===== MATERIAL FOR THIS EXERCISE =====

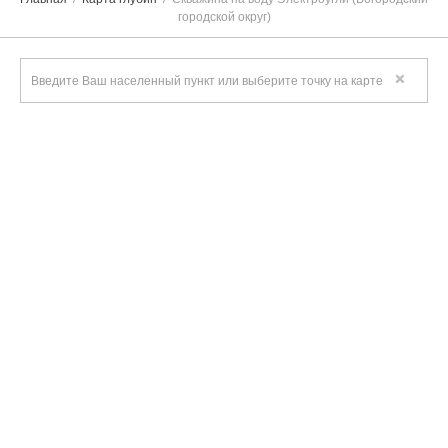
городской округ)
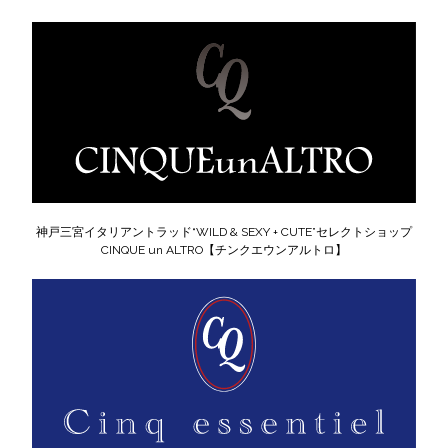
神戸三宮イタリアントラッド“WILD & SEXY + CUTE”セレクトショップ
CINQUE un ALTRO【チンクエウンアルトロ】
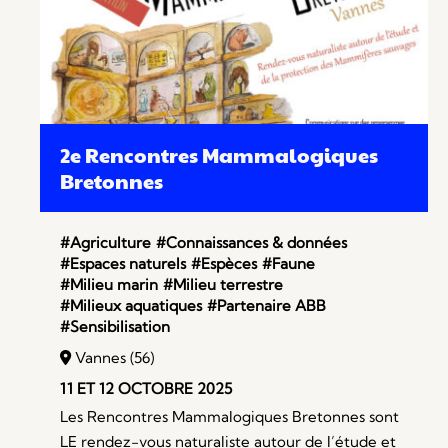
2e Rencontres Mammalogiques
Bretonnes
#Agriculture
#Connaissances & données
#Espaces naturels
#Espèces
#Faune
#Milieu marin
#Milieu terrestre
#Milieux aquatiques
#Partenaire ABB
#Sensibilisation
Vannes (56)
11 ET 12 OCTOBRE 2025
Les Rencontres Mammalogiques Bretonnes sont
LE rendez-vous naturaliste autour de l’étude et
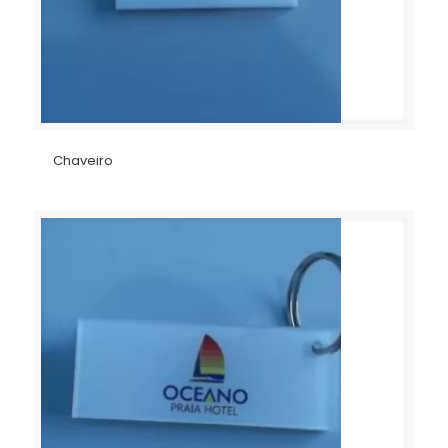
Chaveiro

=====
===== MATERIAL FOR THIS EXERCISE =====

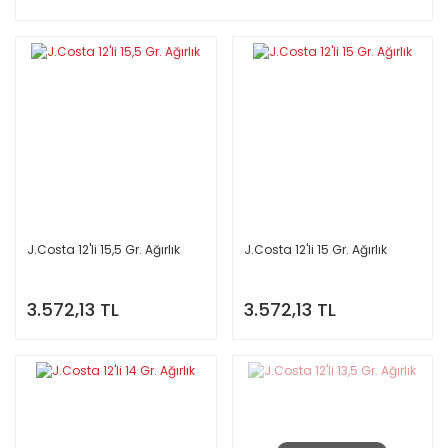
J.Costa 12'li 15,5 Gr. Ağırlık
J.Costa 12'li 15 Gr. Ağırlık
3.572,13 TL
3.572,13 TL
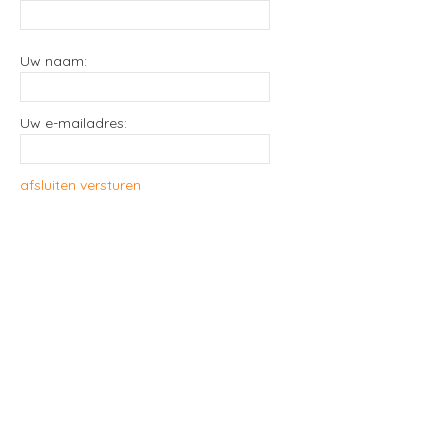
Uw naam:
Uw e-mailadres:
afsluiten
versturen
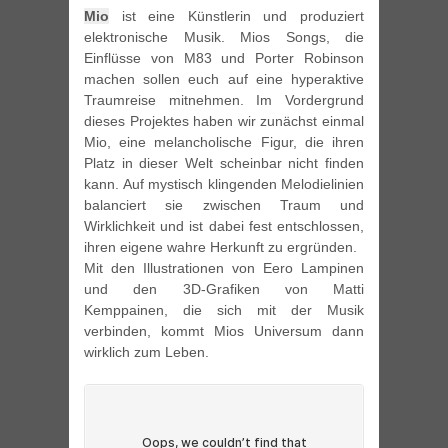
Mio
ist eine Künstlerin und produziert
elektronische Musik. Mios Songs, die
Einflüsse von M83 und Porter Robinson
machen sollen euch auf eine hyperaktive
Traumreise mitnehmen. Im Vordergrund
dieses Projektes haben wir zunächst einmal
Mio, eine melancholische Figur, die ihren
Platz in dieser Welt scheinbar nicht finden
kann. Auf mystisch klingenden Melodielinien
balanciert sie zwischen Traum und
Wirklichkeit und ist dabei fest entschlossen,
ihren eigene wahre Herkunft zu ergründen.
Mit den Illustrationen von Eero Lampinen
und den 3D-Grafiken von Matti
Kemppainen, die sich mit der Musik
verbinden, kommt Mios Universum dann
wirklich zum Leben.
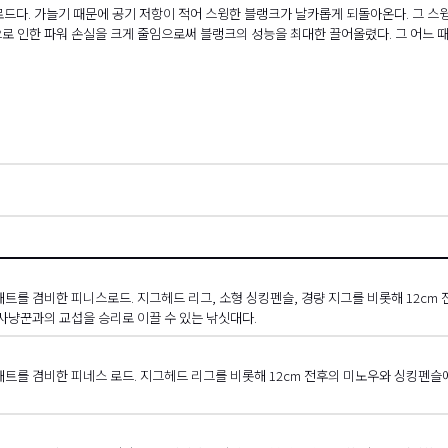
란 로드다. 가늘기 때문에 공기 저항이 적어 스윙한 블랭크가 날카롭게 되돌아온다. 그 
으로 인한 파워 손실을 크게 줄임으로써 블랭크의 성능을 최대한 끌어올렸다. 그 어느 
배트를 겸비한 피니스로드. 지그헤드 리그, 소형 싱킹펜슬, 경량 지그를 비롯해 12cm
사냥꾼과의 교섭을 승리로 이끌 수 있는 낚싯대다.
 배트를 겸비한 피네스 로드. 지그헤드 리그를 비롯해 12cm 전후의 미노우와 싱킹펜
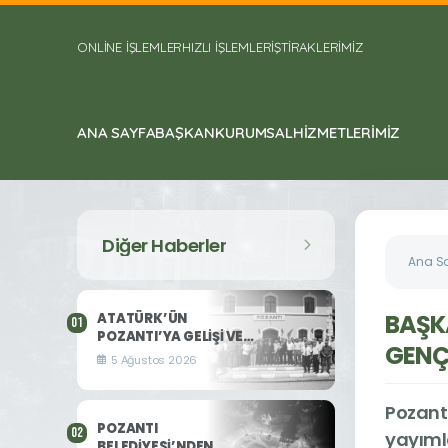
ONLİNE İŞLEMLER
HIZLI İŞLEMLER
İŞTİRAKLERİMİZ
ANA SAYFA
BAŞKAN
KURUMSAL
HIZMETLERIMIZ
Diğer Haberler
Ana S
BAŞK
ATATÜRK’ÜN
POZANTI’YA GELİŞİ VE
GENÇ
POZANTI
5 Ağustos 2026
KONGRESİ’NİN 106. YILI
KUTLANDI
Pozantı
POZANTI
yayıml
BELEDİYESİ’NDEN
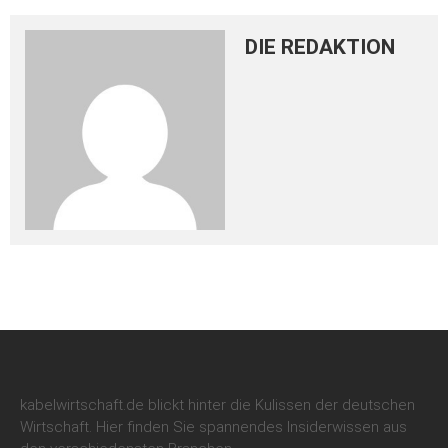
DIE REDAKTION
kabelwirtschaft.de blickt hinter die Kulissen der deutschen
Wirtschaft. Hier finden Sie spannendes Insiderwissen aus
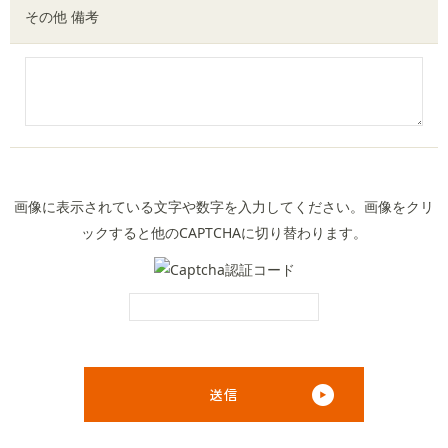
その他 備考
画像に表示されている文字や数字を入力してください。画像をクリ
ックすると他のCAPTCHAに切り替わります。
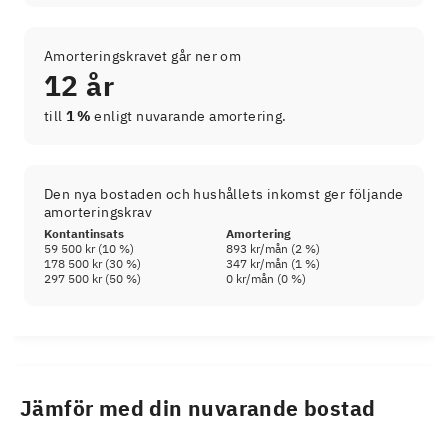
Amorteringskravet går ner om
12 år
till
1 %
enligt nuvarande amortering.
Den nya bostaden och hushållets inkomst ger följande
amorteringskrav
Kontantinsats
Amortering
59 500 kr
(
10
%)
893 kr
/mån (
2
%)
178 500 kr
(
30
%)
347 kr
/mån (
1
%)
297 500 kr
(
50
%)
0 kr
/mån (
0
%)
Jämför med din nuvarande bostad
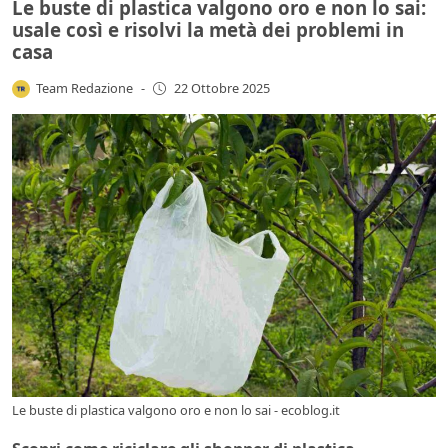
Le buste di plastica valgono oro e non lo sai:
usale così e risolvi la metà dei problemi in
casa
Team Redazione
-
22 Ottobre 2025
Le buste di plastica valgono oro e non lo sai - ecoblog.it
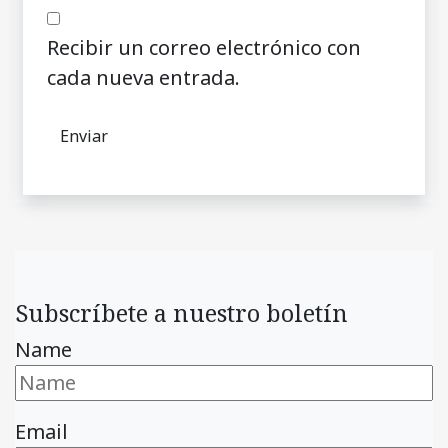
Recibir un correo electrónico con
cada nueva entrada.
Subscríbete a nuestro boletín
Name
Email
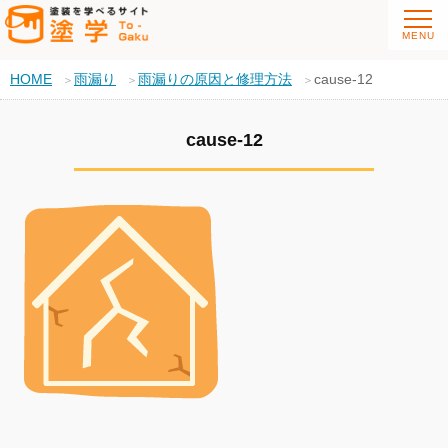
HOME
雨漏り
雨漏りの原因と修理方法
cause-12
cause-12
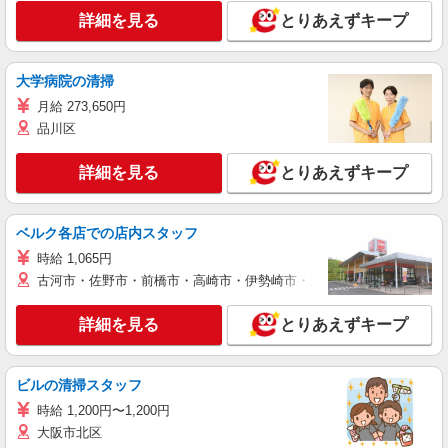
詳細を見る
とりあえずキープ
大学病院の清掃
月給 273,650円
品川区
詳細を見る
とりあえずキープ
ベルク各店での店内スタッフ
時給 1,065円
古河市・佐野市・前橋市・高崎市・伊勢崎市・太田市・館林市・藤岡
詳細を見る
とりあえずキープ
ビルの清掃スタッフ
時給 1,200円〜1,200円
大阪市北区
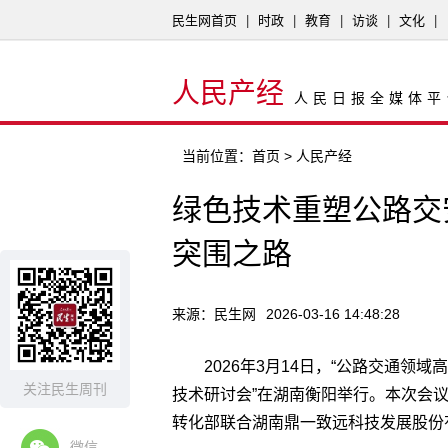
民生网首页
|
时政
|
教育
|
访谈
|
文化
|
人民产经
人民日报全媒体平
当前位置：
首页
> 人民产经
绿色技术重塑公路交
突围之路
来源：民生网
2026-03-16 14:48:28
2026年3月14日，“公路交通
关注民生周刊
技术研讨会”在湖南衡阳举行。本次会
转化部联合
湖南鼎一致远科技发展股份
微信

=====

# INSTRUCTIONS FOR THE TASK
Matching lines for the string "nuvarande": work out how many the records contain and write only the number.

# SOLUTION TO THIS PROBLEM
2